Aber auch jenseits der Amerikaner kann das diesjährige Venedig-Programm mit einigen großen Namen des Weltkinos auftrumpfen. Der Eröffnungsfilm, »The Truth« ist der erste nicht-japanische Film des preisgekrönten Regisseurs Hirokazu Kore-eda, der unter anderem 2018 mit »Shoplifters« die Goldene Palme in Cannes gewann. In »The Truth« spielen Catherine Deneuve und Juliette Binoche ein Mutter-Tochter-Paar in New York. Auch der französische Regisseur Olivier Assayas hat für seinen neuen Film »Wasp Network« die heimatlichen Gefilde verlassen und drehte seine Kuba-Spionage-Geschichte unter anderem in Florida mit den spanisch-sprechenden Schauspielstars Penelope Cruz, Wagner Moura, Edgar Ramirez und Gael Garcia Bernal.

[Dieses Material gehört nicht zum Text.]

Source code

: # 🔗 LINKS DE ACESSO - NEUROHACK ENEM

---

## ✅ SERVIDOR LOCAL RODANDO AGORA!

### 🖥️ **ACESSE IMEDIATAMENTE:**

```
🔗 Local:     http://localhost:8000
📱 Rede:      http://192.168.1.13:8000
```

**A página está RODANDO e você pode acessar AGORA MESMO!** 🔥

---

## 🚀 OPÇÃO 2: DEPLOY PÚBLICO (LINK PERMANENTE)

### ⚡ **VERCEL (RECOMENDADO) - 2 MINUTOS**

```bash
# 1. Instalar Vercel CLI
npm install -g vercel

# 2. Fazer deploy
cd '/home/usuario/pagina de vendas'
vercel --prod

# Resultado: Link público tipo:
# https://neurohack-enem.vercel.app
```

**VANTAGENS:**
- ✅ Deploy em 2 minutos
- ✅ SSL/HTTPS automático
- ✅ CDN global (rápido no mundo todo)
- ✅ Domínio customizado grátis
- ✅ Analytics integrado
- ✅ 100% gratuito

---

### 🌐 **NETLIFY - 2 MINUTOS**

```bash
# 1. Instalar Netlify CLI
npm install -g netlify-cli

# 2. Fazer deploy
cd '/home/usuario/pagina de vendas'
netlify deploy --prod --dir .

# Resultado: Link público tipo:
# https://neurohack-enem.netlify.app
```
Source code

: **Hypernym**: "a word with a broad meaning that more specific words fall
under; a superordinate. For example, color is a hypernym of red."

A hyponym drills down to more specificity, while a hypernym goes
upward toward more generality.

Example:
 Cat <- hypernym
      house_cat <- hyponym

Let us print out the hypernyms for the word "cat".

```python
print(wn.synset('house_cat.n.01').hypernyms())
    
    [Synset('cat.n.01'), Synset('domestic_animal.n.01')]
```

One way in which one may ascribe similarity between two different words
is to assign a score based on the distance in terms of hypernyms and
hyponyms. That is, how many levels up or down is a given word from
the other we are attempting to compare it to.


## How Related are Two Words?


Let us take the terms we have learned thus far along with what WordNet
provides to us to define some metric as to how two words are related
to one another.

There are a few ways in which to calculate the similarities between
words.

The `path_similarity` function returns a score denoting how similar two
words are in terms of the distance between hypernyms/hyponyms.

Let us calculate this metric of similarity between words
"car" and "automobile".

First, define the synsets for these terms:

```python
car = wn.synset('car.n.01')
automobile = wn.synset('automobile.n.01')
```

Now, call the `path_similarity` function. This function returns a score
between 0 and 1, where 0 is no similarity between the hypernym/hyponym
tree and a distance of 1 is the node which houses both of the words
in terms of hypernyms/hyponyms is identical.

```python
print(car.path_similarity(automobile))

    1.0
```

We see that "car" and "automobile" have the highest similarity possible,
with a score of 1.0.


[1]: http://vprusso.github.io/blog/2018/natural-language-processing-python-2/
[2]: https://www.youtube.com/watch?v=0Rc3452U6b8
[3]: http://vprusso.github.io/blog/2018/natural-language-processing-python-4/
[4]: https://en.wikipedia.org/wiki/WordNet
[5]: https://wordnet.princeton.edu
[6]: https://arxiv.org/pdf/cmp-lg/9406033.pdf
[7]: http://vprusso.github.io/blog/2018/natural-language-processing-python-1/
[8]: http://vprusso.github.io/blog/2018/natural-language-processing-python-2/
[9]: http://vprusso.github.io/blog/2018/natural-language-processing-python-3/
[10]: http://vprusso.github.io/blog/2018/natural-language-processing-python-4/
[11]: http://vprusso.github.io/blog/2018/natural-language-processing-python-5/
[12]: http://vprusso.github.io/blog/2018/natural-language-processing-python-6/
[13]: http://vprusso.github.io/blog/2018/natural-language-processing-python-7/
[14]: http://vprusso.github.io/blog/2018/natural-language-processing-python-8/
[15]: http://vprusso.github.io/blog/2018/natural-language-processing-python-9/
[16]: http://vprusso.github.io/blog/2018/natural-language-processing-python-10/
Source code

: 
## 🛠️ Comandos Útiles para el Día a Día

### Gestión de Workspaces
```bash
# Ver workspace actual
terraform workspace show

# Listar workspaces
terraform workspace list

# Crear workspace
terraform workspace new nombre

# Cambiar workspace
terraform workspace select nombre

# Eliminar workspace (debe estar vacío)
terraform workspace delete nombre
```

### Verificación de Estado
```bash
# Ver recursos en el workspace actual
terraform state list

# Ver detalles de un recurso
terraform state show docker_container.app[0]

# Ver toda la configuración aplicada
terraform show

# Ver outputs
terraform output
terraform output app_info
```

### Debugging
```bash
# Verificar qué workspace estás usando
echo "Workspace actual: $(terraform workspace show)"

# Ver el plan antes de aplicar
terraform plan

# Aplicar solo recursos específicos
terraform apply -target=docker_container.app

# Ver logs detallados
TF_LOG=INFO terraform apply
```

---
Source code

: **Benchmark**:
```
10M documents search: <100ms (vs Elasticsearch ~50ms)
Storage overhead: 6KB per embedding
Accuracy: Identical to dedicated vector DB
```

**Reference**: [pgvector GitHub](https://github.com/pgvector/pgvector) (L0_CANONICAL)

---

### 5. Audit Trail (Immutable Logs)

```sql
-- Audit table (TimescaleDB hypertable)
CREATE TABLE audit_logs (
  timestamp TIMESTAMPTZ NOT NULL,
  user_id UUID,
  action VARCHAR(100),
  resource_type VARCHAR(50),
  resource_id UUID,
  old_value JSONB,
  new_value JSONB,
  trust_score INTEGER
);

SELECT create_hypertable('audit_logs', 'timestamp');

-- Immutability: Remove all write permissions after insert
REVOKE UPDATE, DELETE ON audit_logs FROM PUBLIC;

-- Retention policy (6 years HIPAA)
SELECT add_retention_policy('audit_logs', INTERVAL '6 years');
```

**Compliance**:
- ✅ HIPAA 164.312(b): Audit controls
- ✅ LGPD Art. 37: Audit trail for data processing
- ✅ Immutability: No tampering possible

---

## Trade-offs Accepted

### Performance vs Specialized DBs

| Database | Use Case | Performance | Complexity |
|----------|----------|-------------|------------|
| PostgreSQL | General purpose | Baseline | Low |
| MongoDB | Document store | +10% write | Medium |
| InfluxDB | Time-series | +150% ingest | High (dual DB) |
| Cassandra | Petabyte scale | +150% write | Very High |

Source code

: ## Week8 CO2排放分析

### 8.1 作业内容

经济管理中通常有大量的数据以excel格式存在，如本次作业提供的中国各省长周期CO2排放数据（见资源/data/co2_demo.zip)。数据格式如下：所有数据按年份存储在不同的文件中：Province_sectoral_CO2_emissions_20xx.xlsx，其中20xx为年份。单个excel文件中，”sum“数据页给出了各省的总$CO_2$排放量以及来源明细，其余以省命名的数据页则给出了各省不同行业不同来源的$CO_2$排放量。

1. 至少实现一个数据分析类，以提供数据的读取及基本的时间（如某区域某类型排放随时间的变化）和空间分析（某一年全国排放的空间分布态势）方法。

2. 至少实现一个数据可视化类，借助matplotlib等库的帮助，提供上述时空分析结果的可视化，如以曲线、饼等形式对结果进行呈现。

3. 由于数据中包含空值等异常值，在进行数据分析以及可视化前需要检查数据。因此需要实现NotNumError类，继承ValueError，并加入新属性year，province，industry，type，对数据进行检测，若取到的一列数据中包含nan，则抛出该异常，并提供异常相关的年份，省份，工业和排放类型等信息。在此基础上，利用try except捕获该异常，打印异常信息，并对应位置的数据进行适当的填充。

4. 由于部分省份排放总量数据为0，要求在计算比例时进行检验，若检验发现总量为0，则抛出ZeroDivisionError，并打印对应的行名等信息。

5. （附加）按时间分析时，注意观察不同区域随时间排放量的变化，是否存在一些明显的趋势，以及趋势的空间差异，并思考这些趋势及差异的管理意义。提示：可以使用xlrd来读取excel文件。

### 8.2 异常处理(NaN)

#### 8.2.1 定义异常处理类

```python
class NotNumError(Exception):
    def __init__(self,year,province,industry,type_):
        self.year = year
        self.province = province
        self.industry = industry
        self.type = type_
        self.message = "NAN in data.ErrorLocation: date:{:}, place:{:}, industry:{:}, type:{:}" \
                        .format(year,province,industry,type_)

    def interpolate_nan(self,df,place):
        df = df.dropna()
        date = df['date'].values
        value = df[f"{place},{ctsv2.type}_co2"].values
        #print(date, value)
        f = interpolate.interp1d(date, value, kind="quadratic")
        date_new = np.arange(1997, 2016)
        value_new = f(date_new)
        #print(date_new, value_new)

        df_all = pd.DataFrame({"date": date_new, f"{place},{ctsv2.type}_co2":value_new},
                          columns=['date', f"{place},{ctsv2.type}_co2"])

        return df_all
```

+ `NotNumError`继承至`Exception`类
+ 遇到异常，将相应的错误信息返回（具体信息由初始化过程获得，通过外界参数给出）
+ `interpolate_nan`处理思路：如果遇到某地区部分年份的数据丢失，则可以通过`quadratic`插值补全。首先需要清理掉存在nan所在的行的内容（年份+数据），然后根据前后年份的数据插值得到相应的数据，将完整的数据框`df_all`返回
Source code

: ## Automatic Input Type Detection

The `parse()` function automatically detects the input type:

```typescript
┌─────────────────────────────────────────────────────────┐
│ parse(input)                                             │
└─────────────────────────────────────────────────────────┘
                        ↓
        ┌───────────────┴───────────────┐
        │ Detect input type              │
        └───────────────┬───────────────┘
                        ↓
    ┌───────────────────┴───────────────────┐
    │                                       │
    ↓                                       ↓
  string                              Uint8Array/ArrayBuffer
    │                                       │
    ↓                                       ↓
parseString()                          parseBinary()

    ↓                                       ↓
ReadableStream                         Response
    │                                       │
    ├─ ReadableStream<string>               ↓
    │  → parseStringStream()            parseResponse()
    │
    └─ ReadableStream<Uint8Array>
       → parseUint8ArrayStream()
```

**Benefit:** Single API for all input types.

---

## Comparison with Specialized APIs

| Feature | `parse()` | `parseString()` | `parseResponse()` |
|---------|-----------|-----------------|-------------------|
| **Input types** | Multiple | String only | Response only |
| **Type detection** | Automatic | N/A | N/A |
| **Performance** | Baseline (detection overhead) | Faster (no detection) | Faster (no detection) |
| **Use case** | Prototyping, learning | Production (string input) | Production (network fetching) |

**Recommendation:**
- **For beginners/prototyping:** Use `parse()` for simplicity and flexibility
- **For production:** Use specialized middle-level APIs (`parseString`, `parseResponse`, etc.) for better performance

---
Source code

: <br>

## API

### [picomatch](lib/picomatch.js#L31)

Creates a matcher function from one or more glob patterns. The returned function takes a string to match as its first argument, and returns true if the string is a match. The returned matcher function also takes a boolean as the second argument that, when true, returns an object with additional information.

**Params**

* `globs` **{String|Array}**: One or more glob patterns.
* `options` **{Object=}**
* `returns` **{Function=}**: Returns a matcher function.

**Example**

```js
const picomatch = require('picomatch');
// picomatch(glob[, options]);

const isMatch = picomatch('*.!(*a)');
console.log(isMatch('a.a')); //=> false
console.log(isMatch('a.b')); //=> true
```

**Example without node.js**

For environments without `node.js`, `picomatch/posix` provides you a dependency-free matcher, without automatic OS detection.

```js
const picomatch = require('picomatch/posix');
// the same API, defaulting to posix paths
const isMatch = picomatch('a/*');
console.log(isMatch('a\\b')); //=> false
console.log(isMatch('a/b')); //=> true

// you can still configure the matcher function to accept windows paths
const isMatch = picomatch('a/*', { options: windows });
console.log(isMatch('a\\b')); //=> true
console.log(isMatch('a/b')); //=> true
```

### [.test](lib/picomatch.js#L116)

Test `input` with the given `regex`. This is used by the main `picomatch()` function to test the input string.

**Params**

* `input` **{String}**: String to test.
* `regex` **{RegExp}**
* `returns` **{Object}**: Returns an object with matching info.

Als problematisch wird vielerorts empfunden, dass Festivaldirektor Alberto Barbera im reichhaltigen Programm auch zwei Regisseure untergebracht hat, deren Teilnahme viele in Zeiten von #MeToo kritisieren: Roman Polanski und Nate Parker. Die Problemfälle sind dabei sehr unterschiedlich. Polanski, der seinen neuen Film »J'accuse« über die Dreyfus-Affäre im Wettbewerb vorstellt, hat seine Schuld im Fall der 42 Jahre zurückliegenden Vergewaltigung einer Minderjährigen vielleicht verharmlost, aber nie bestritten. Geändert hat sich die Wahrnehmung seiner Tat, wie nicht zuletzt die Oscar-Akademie demonstrierte, die den heute 86-Jährigen noch 2003 für seinen »Klavierspieler« mit drei Oscars feierte, letztes Jahr dann aber seine Mitgliedschaft in der Akademie aufkündigte.

Der Afroamerikaner Parker dagegen wurde von einer Vergewaltigungsklage aus College-Jahren eingeholt, gerade als er 2016 mit »The Birth of a Nation«, einem drastischen Drama über einen blutige Sklavenrevolte im 19. Jahrhundert, groß herauskam. Auf dem Festival in Sundance 2016 noch als Hoffnung eines neuen amerikanischen »Black Cinema« gefeiert, zeigte Parker sich nicht in der Lage, in Bezug auf den damaligen Vorwurf und seinen Freispruch den richtigen Ton zu treffen; ein totaler Image-Verlust war die Folge. Parkers neuer Film »American Skin«, den er deshalb jenseits von Hollywood finanzieren musste, läuft außerhalb des Wettbewerbs und ist gleichsam die Bitte nach einer zweiten Chance.